What to do: Reproduce every line of the records below without any alteration.

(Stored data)
┄┄┄┄┄┄┄┄┄┄

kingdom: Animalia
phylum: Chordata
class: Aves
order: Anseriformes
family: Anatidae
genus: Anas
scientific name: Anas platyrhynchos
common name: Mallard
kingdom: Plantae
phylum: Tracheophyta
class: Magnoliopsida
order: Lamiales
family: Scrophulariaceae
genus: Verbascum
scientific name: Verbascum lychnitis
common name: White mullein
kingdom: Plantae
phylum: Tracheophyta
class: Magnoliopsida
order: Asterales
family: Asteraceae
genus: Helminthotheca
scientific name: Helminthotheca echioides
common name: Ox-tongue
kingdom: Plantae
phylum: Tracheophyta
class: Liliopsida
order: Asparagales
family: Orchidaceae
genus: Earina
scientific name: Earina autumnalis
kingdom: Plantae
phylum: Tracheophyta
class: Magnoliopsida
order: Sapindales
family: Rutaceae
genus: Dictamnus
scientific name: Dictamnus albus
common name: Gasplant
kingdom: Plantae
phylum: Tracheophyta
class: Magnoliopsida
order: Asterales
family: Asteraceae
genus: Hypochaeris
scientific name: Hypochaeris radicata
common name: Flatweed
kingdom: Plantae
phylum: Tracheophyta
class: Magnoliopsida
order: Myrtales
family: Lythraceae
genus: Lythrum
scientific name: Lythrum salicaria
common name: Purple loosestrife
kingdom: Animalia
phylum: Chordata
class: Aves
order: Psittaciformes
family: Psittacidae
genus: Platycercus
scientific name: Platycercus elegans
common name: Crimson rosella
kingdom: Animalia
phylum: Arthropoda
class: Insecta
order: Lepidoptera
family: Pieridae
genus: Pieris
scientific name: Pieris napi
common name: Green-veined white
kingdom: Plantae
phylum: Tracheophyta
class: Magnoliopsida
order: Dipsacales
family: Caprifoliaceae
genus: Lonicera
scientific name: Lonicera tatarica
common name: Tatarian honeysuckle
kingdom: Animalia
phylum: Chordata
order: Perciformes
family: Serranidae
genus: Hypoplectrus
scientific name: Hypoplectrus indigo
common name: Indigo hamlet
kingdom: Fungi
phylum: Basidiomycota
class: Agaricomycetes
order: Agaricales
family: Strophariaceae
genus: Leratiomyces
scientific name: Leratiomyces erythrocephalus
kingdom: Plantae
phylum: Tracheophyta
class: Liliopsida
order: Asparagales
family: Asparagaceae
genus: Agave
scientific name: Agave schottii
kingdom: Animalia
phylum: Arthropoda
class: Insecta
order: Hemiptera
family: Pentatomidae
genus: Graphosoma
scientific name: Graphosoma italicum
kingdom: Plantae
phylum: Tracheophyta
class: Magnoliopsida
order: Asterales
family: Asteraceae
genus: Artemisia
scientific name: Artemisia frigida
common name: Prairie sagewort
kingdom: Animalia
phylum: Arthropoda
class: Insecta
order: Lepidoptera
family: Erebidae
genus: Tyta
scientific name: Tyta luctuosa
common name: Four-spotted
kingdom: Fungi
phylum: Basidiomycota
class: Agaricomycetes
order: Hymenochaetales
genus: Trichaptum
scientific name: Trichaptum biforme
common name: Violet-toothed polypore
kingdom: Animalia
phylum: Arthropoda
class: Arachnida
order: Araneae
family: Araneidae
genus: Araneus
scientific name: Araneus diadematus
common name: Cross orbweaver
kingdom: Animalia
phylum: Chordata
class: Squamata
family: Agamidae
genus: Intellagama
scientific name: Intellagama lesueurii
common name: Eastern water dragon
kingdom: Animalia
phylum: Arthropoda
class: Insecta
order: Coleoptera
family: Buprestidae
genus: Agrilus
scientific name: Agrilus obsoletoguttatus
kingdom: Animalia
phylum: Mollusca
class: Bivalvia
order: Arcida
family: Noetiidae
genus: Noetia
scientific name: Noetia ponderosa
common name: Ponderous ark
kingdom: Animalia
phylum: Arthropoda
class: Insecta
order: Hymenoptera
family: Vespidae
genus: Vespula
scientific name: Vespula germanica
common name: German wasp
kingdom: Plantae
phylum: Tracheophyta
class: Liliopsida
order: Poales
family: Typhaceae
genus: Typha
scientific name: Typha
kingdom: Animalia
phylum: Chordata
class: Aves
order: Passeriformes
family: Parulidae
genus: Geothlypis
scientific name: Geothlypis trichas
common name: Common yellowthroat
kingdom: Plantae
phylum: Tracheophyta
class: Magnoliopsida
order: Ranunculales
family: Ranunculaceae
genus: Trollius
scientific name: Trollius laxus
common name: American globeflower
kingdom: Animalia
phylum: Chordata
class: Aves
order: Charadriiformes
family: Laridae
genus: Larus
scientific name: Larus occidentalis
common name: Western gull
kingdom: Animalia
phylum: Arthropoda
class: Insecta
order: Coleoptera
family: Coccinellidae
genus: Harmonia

┄┄┄┄┄┄┄┄┄┄

Expected answer:
kingdom: Animalia
phylum: Chordata
class: Aves
order: Anseriformes
family: Anatidae
genus: Anas
scientific name: Anas platyrhynchos
common name: Mallard
kingdom: Plantae
phylum: Tracheophyta
class: Magnoliopsida
order: Lamiales
family: Scrophulariaceae
genus: Verbascum
scientific name: Verbascum lychnitis
common name: White mullein
kingdom: Plantae
phylum: Tracheophyta
class: Magnoliopsida
order: Asterales
family: Asteraceae
genus: Helminthotheca
scientific name: Helminthotheca echioides
common name: Ox-tongue
kingdom: Plantae
phylum: Tracheophyta
class: Liliopsida
order: Asparagales
family: Orchidaceae
genus: Earina
scientific name: Earina autumnalis
kingdom: Plantae
phylum: Tracheophyta
class: Magnoliopsida
order: Sapindales
family: Rutaceae
genus: Dictamnus
scientific name: Dictamnus albus
common name: Gasplant
kingdom: Plantae
phylum: Tracheophyta
class: Magnoliopsida
order: Asterales
family: Asteraceae
genus: Hypochaeris
scientific name: Hypochaeris radicata
common name: Flatweed
kingdom: Plantae
phylum: Tracheophyta
class: Magnoliopsida
order: Myrtales
family: Lythraceae
genus: Lythrum
scientific name: Lythrum salicaria
common name: Purple loosestrife
kingdom: Animalia
phylum: Chordata
class: Aves
order: Psittaciformes
family: Psittacidae
genus: Platycercus
scientific name: Platycercus elegans
common name: Crimson rosella
kingdom: Animalia
phylum: Arthropoda
class: Insecta
order: Lepidoptera
family: Pieridae
genus: Pieris
scientific name: Pieris napi
common name: Green-veined white
kingdom: Plantae
phylum: Tracheophyta
class: Magnoliopsida
order: Dipsacales
family: Caprifoliaceae
genus: Lonicera
scientific name: Lonicera tatarica
common name: Tatarian honeysuckle
kingdom: Animalia
phylum: Chordata
order: Perciformes
family: Serranidae
genus: Hypoplectrus
scientific name: Hypoplectrus indigo
common name: Indigo hamlet
kingdom: Fungi
phylum: Basidiomycota
class: Agaricomycetes
order: Agaricales
family: Strophariaceae
genus: Leratiomyces
scientific name: Leratiomyces erythrocephalus
kingdom: Plantae
phylum: Tracheophyta
class: Liliopsida
order: Asparagales
family: Asparagaceae
genus: Agave
scientific name: Agave schottii
kingdom: Animalia
phylum: Arthropoda
class: Insecta
order: Hemiptera
family: Pentatomidae
genus: Graphosoma
scientific name: Graphosoma italicum
kingdom: Plantae
phylum: Tracheophyta
class: Magnoliopsida
order: Asterales
family: Asteraceae
genus: Artemisia
scientific name: Artemisia frigida
common name: Prairie sagewort
kingdom: Animalia
phylum: Arthropoda
class: Insecta
order: Lepidoptera
family: Erebidae
genus: Tyta
scientific name: Tyta luctuosa
common name: Four-spotted
kingdom: Fungi
phylum: Basidiomycota
class: Agaricomycetes
order: Hymenochaetales
genus: Trichaptum
scientific name: Trichaptum biforme
common name: Violet-toothed polypore
kingdom: Animalia
phylum: Arthropoda
class: Arachnida
order: Araneae
family: Araneidae
genus: Araneus
scientific name: Araneus diadematus
common name: Cross orbweaver
kingdom: Animalia
phylum: Chordata
class: Squamata
family: Agamidae
genus: Intellagama
scientific name: Intellagama lesueurii
common name: Eastern water dragon
kingdom: Animalia
phylum: Arthropoda
class: Insecta
order: Coleoptera
family: Buprestidae
genus: Agrilus
scientific name: Agrilus obsoletoguttatus
kingdom: Animalia
phylum: Mollusca
class: Bivalvia
order: Arcida
family: Noetiidae
genus: Noetia
scientific name: Noetia ponderosa
common name: Ponderous ark
kingdom: Animalia
phylum: Arthropoda
class: Insecta
order: Hymenoptera
family: Vespidae
genus: Vespula
scientific name: Vespula germanica
common name: German wasp
kingdom: Plantae
phylum: Tracheophyta
class: Liliopsida
order: Poales
family: Typhaceae
genus: Typha
scientific name: Typha
kingdom: Animalia
phylum: Chordata
class: Aves
order: Passeriformes
family: Parulidae
genus: Geothlypis
scientific name: Geothlypis trichas
common name: Common yellowthroat
kingdom: Plantae
phylum: Tracheophyta
class: Magnoliopsida
order: Ranunculales
family: Ranunculaceae
genus: Trollius
scientific name: Trollius laxus
common name: American globeflower
kingdom: Animalia
phylum: Chordata
class: Aves
order: Charadriiformes
family: Laridae
genus: Larus
scientific name: Larus occidentalis
common name: Western gull
kingdom: Animalia
phylum: Arthropoda
class: Insecta
order: Coleoptera
family: Coccinellidae
genus: Harmonia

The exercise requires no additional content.